Noch immer glaubte ich, den beißenden Rauch in meiner Nase zu spüren. Wenn ich die Augen schloss und so da lag, sah ich wieder die züngelnden Flammen, die Louans Leichnam verzehrten. Was mir am Ende geblieben war, war die Asche. Mit meinen eigenen Händen hatte ich sie in ein Urnengefäß gefüllt und es dann sorgfältig verschlossen. Dann hatte ich sie vor der Stadt unter einer Esche vergraben. Louan hatte Eschen gemocht. Unser Großvater hatte immer erzählt, Eschen seien mächtige Bäume, die viel Schutz boten. Keiner unseres Volkes würde es wagen, je eine Esche zu fällen.
Für seine Reise hatte ich Louan einige wichtige Dinge mitgegeben. Da waren seine Pinsel, mit denen er so gerne gemalt hatte und das bronzene Pferdchen, das ich als Anhänger um meinen Hals getragen hatte. Sein Dolch, den er in seiner Hand gehalten hatte, als er starb, legte ich als letztes zu der Urne in das Grab. Einer der Sklaven hatte ihn zuvor unbrauchbar gemacht, indem er die Klinge mit einigen gezielten Hammerschlägen verbog.
Ich allein hatte mit meinen Händen das kleine Erdloch aufgegraben und ich war es auch, die es wieder mit Erde verfüllte, nachdem ich noch einige Gebete gesprochen hatte. Mochte Louan eine gute Reise haben und ein langes Leben auf ihn warten, dort, wo er jetzt war.
Ich weiß nicht, wie viele Tage seitdem vergangen waren. Ich hatte sie nicht gezählt. Genauso wenig konnte ich sagen, wie lange ich schon hier war. Hier war ein Tag, wie der andere. Ich stand morgens, kurz vor Sonnenaufgang auf, aß eine Kleinigkeit und ging mit den anderen zur Arbeit. Der Aufseher hatte gemeint, ich müsse das nicht tun. Aber wenn ich es nicht getan hätte, dann wäre ich verrückt geworden. Ich konnte nicht einfach nur dasitzen und nicht tun.
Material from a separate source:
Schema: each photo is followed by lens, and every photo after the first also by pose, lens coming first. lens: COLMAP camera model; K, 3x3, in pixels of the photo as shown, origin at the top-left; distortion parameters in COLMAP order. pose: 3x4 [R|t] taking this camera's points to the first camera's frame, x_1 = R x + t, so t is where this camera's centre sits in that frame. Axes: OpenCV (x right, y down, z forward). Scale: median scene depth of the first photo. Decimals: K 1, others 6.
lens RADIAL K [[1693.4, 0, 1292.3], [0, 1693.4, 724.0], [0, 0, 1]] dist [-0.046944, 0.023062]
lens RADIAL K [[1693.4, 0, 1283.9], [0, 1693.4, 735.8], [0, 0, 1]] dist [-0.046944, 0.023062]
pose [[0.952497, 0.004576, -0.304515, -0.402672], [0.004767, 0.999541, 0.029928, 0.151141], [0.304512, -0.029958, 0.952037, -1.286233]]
Es gab immer etwas zu tun. Man meint, Oliven machen wenig Arbeit. Aber das stimmt nicht. Im Winter beginnt die Ernte und dann beginnt die Weiterverarbeitung. Die meisten Früchte werden zu Öl gepresst. Die besonders guten werden eingelegt. Und den Rest des Jahres verbringt man damit, die Bäume und die Felder auf denen sie stehen, zu pflegen. Nur dann wird die Ernte im Winter wieder reichlich sein.
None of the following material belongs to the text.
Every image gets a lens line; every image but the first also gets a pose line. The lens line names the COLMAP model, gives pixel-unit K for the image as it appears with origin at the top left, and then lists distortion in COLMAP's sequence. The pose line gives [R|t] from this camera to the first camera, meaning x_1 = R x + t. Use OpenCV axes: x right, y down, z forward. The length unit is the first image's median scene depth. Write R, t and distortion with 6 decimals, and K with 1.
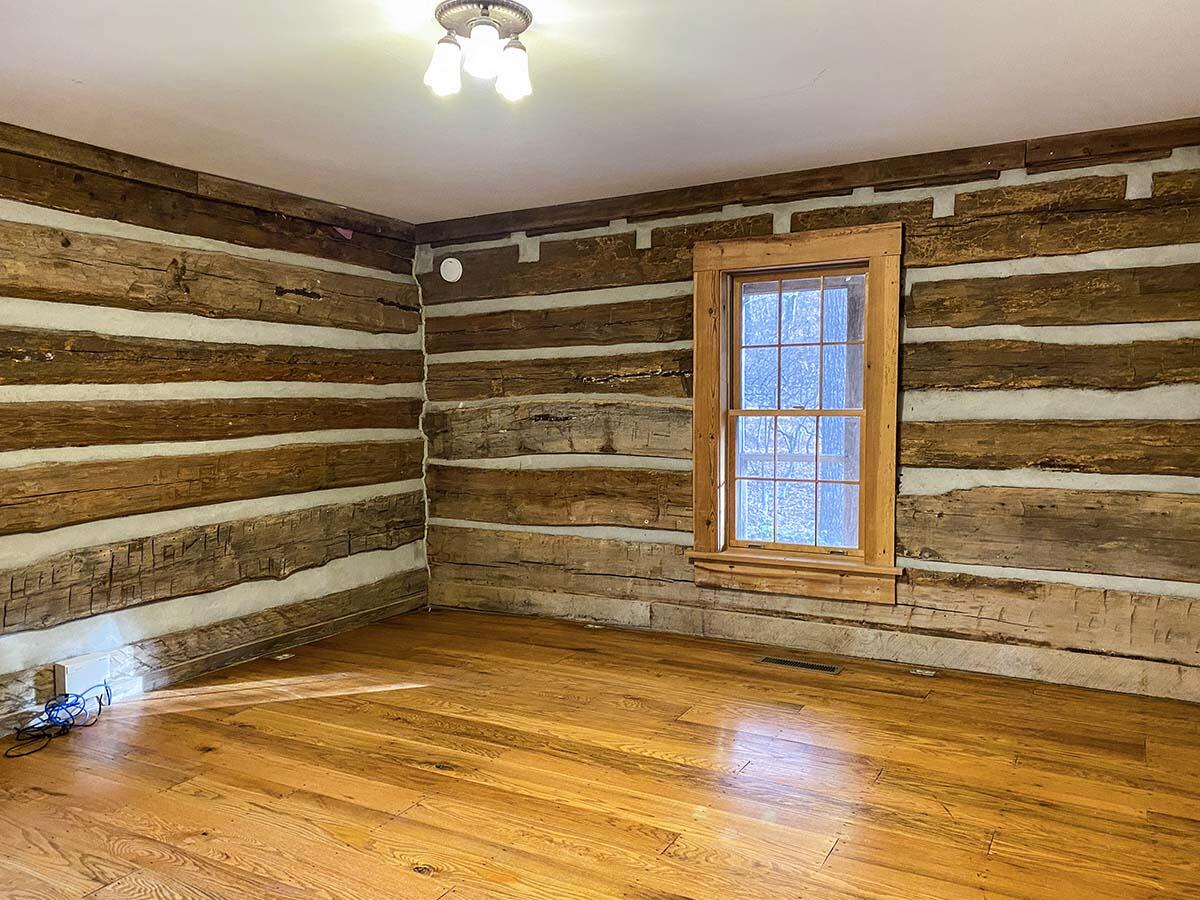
lens RADIAL K [[928.7, 0, 600.0], [0, 928.7, 450.0], [0, 0, 1]] dist [0.003467, 0.002612]
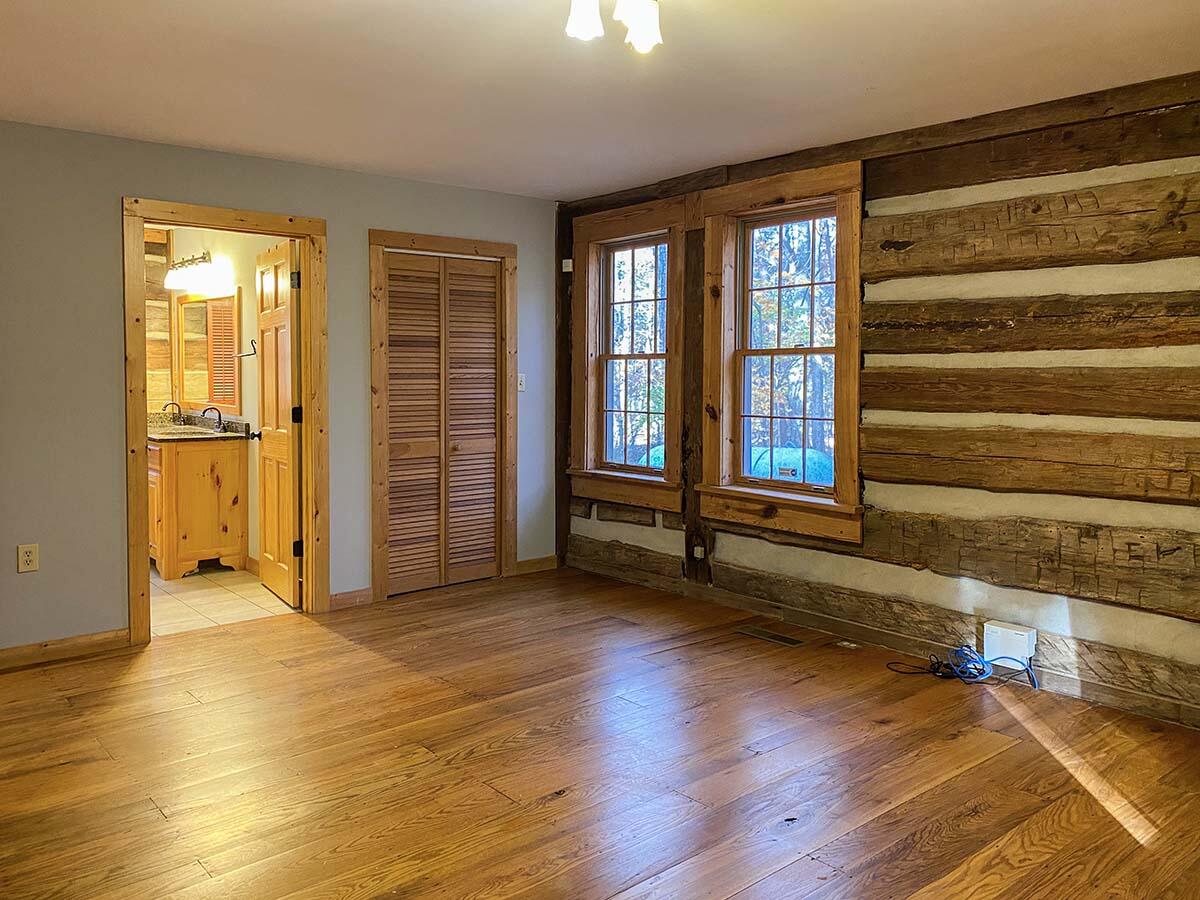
lens RADIAL K [[957.8, 0, 597.1], [0, 957.8, 387.6], [0, 0, 1]] dist [0.046313, -0.063249]
pose [[-0.371547, 0.023382, -0.928120, 0.542210], [-0.055644, 0.997325, 0.047401, -0.052871], [0.926745, 0.069256, -0.369252, 0.927088]]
An guten Tagen erinnerte ich mich kaum noch an Rom. Denn dann hatte ich gar keine Zeit zum Grübeln. Die Arbeit ließ das nicht zu.
An manchen Abenden hatte ich mir schon oft überlegt, nicht doch einmal einen Brief nach Rom zu schreiben. Aber dann verwarf ich den Gedanken wieder, weil ich mich im Grunde schämte, noch am Leben zu sein.